§ **THE PROBLEM**
Copy the data word for word from its first line through the line containing "generally: generally -> manually", including that line.

§ **SUPPLIED RECORDS**

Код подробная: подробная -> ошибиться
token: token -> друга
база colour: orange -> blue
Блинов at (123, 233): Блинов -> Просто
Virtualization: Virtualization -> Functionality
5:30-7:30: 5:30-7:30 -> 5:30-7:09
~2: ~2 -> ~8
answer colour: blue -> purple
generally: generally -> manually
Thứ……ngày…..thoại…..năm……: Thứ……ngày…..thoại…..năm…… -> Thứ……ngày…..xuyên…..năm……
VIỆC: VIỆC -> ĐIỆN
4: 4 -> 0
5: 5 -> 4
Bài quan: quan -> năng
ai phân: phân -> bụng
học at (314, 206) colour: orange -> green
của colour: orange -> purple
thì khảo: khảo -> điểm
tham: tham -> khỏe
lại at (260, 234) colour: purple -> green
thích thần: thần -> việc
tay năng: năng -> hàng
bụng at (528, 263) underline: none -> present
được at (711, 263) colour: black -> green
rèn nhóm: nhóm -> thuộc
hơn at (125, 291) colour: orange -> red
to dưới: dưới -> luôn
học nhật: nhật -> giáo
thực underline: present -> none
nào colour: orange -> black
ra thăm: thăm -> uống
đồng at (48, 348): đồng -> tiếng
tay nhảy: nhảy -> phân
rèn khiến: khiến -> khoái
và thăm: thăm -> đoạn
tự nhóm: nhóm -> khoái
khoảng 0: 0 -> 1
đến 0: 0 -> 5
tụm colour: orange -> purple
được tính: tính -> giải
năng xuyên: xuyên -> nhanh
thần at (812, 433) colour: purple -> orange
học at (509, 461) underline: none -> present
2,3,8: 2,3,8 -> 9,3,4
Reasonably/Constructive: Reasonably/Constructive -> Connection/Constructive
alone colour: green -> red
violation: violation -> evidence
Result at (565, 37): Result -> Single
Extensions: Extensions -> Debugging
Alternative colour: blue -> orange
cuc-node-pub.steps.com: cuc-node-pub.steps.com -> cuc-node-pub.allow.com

§ **EXERCISE ANSWER**
Код подробная: подробная -> ошибиться
token: token -> друга
база colour: orange -> blue
Блинов at (123, 233): Блинов -> Просто
Virtualization: Virtualization -> Functionality
5:30-7:30: 5:30-7:30 -> 5:30-7:09
~2: ~2 -> ~8
answer colour: blue -> purple
generally: generally -> manually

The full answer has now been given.